Brian James meets the enthusiasts breeding new life into a traditional hobby

The Peak District has long been renowned for its high quality poultry breeding and championship birds. It even has its own special bird – the Derbyshire Red Cap, whose outstanding feature is its crown, affectionately known as a ‘flat cap’.

And that flat cap symbolises a well known fact – poultry breeding and showing was historically a man’s world.

Some years ago this was made abundantly clear to one young solicitor from Buxton who had persuaded his girlfriend to come along and help him exhibit his birds. Among those taking part was a champion veteran called Sid Brassington of Youlgreave, a man the young solicitor regarded with great respect ...

‘I introduced my girlfriend to him and Sid spent some moments looking her up and down,’ he recalls, ‘until he looked at me and said: “Aye lad, I can see yer improving yer stock.” She never came again!’

The young man was John Bunting, who 30 years on still breeds and exhibits Red Caps. He acknowledges that things have changed a great deal since then.

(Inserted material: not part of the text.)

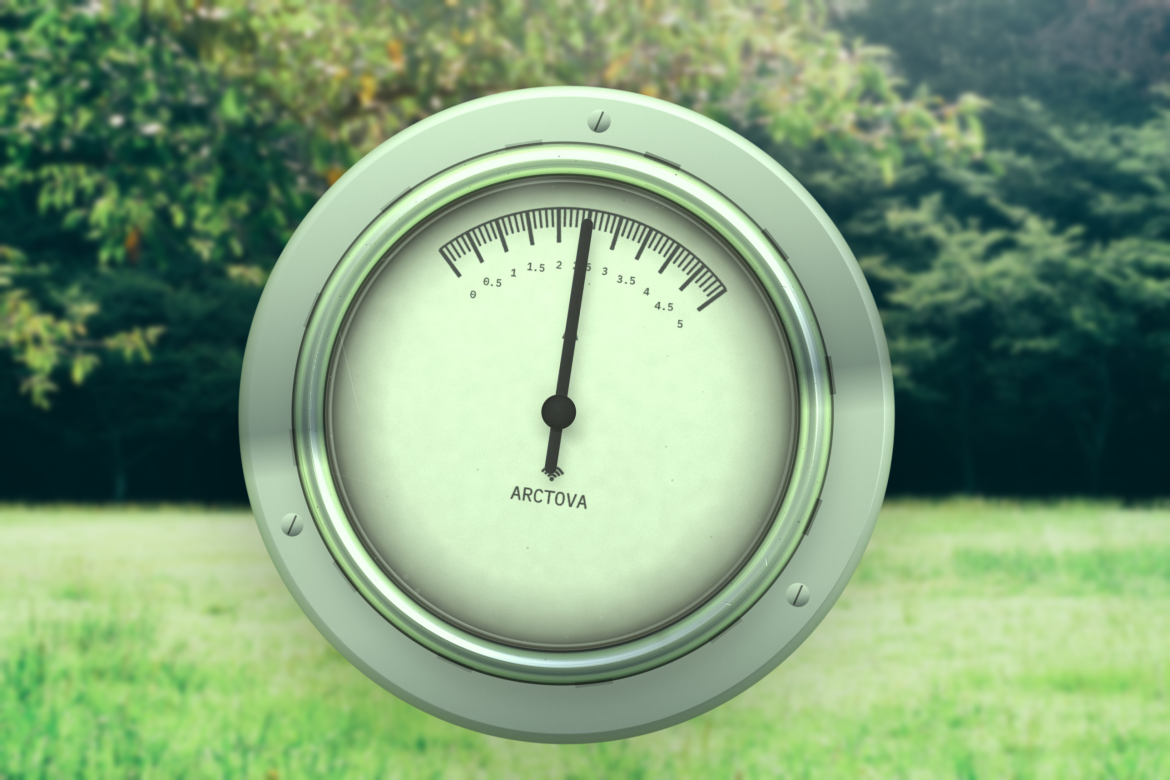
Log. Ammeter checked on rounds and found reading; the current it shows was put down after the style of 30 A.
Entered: 2.5 A
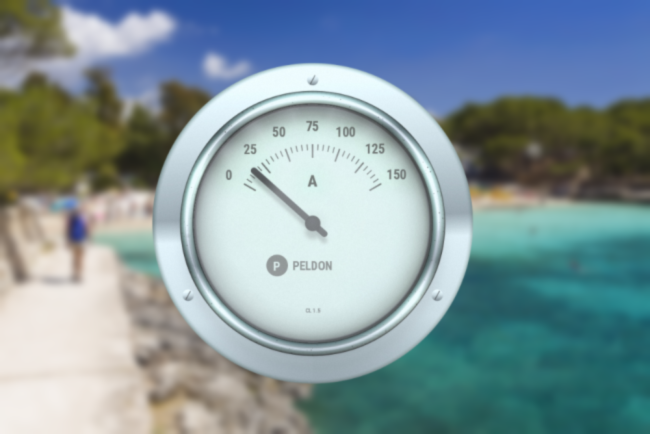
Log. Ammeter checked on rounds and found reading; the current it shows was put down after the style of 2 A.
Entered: 15 A
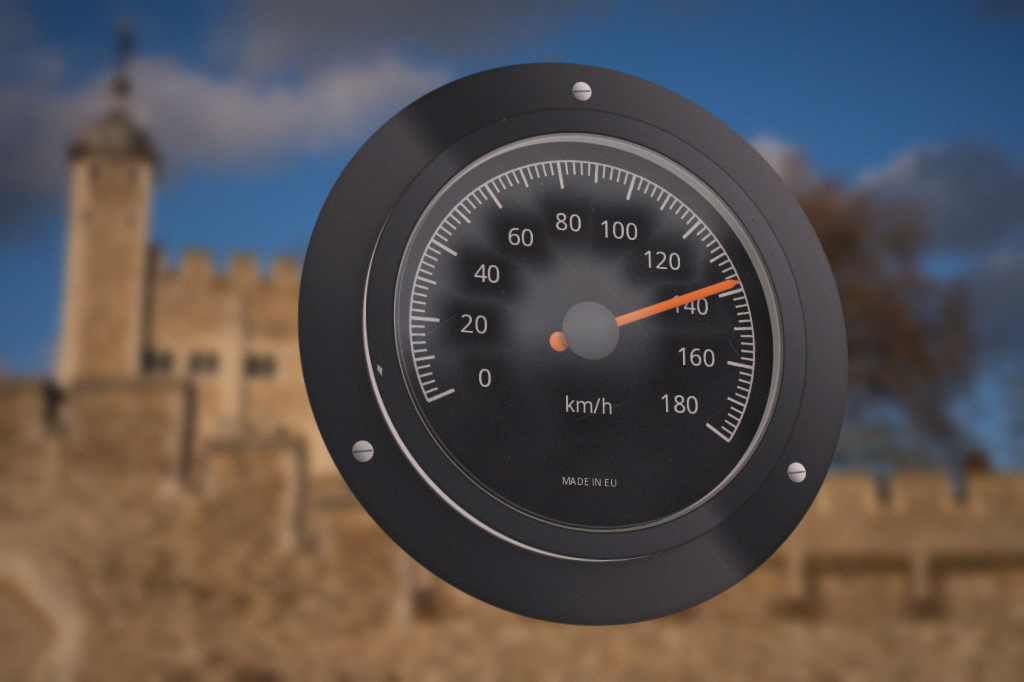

This is confirmed by Derek Alsop of Chinley, a champion breeder and exhibitor for over 60 years and now a senior poultry judge, who noted, ‘Nowadays 30 per cent of the breeders and exhibitors are women. Mind, they prefer the fancy breeds, and the exotic birds.’

As exemplified by Louise Hidden, of Charlesworth who at 18 is one of the youngest judges in the field and someone who has already established herself as a champion breeder specialising in a breed called Silkies.

‘They are a very feminine bird,’ she explained. ‘They’re so fluffy and when you stroke their plumage it’s like stroking a cat.’

But back in the late 1940s the poultry scene in the Peak District was a long way from being fluffy or showing any hint of feminine influence, as Derek Alsop clearly remembers. ‘Every village had its own poultry club along with pigeons and brass bands. It was undeniably a flat cap culture where boys followed in the footsteps of their dads, keen to breed winners.

‘In the winter months there were shows every week, held in village halls and clubs. It was easy then as nearly every village had its own railway station, so you never had to travel further than a 30 mile radius.’ Derek recalls.

‘For two and six pence (121/2 pence) you could send a basket of birds to shows around the country without going yourself. Then when it came back on the train you’d open up the basket and look inside to see if there were any prize labels!’

According to Derek the value of breeding birds for shows is that it maintains the standards of perfection for every breed. ‘The most important aspects in judging a good bird are shape, carriage and colour.’

Despite John Bunting’s embarrassing moment all those years ago when his girlfriend was put in her place, he has continued to follow his love of breeding Derbyshire’s own bird, the Derbyshire Red Cap, something he became involved in during his teen years. ‘I spotted it in a book lent to me by a friend of minewho was a farmer’s son,’ he says. ‘What attracted me to it was that it represented not only an old English tradition but a local one as well.’

In the early 1970s the Redcap, along with other breeds, was in danger of dying out as poultry clubs disappeared, along with the railway stations. However, the hobby is reviving as more women and younger people are buying birds and wanting to show them. ‘I think it’s because people want to go back to nature and to keep hens in their back gardens.

‘Mind you, it’s difficult explaining such a daft hobby – you end up mumbling and disappearing,’ he confessed.

For Louise Hidden it all began when she was 9 years old and her father began looking after hens and she loved taking care of them. A family friend, Geoff Tinsen, who is a well established breeder, introduced her to Silkies and she began to rear them herself.

‘I was only a teenager but I bred some good ones and took them along to my first show at Glossop and got a second for a White Silkie. From then on I was hooked and won first prize at another show with that hen’s sister.’ Since then she has won a champion’s cup at the Scottish National Show.

Before a show there’s a lot of preparation to make sure the bird looks its best – a bit like an entrant into a beauty contest.

‘First of all you have to get them to be quiet and tame before a show so we handle them a lot and give them treats and that way they learn that you’re the boss,’ says Louise. ‘You wash them carefully to clean all their plumage and I use something that you would soak your net curtains in to bring out the whiteness.It’s completely harmless.’

Geoff, her long-standing mentor, continues, ‘My job is taking over drying the birds. It’s very funny seeing them all lined up on the work- top in the kitchen – four and five of them at a time. I use a hairdryer on them and they stand there without a protest.’

‘You can see why they are so popular,’ adds Louise, ‘there’s such a variety in colour and they’re so friendly. They’ll come up to you and want to be fussed just like a cat!

‘Last year the Glossop Poultry Club held a display and the families were queuing up to stroke the birds. One woman asked me, “Is that a new type of animal that’s been crossed with a cat?”’

Women judges and fluffy birds that want to be stroked like cats? One wonders what old timers like Sid Brassington would have had to say. He would probably have been speechless.